L’on pensait que le dossier de la revalorisation salariale des policiers allait trouver une issue favorable avant la Noël, mais il n’en est rien. Ce mardi, la ministre de l’Intérieur Annelies Verlinden annonçait qu’une enveloppe de 120 millions d’euros allait être débloquée pour les quelque 53.000 policiers concernés, ce qui équivaut à une augmentation mensuelle nette d’environ 70 euros.

Mais à l’issue d’une nouvelle réunion qui s’est tenue ce jeudi, les organisations syndicales ont fait part de leur désaccord et exigent une augmentation nette de 100 euros, sans quoi de nouvelles actions pourraient à nouveau être organisées sur le terrain.

"Lors du dernier comité de négociation, la ministre de l’Intérieur nous a soumis sa dernière proposition pour obtenir un accord de principe avant la fin de l’année.

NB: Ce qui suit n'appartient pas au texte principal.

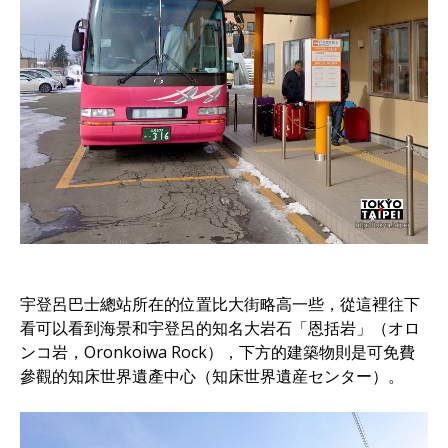
宇登呂巴士總站所在的位置比大街略高一些，從這裡往下
看可以看到海景和宇登呂的知名大岩石「恩括岩」（オロ
ンコ岩，Oronkoiwa Rock），下方的建築物則是可免費
參觀的知床世界遺產中心（知床世界遺産センター）。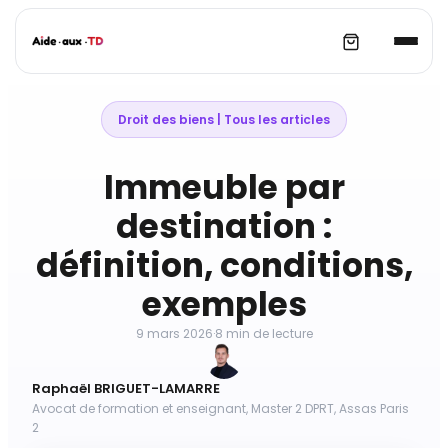
Aller
au
Droit des biens
 | 
Tous les articles
contenu
Immeuble par
destination :
définition, conditions,
exemples
9 mars 2026
·
8 min de lecture
Raphaël BRIGUET-LAMARRE
Avocat de formation et enseignant, Master 2 DPRT, Assas Paris
2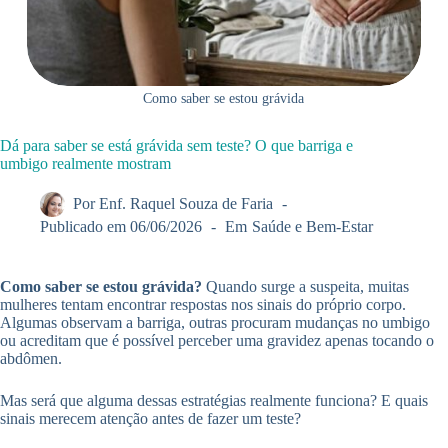
Como saber se estou grávida
Dá para saber se está grávida sem teste? O que barriga e
umbigo realmente mostram
Por
Enf. Raquel Souza de Faria
Publicado em
06/06/2026
Em
Saúde e Bem-Estar
Como saber se estou grávida?
Quando surge a suspeita, muitas
mulheres tentam encontrar respostas nos sinais do próprio corpo.
Algumas observam a barriga, outras procuram mudanças no umbigo
ou acreditam que é possível perceber uma gravidez apenas tocando o
abdômen.
Mas será que alguma dessas estratégias realmente funciona? E quais
sinais merecem atenção antes de fazer um teste?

Dans cette enveloppe, un montant de 120 millions est prévu pour la revalorisation salariale de l’ensemble des membres du personnel mais en excluant certaines échelles transitoires et catégories comme les Calogs A", explique Eddy Quaino, le permanent du syndicat socialiste CGSP-Admi. "Cela se traduit par une augmentation linéaire de 990 € / brut annuel non indexé pour les membres concernés, cela représente des sommes allant de 44 € à 70 € pour une grande partie des membres du personnel opérationnel."

Un montant jugé insuffisant par les organisations syndicales. "Après 20 ans d’attente, la CGSP estime que l’enveloppe visant la revalorisation salariale de tous les membres du personnel est largement insuffisante. Nous souhaitons poursuivre la négociation pour une véritable revalorisation salariale de tous, un véritable aménagement de fin de carrière avec un véritable congé préalable à la pension pour tous les policiers", précise Eddy Quaino.

Une nouvelle réunion est déjà prévue début janvier avec la Ministre de l’Intérieur.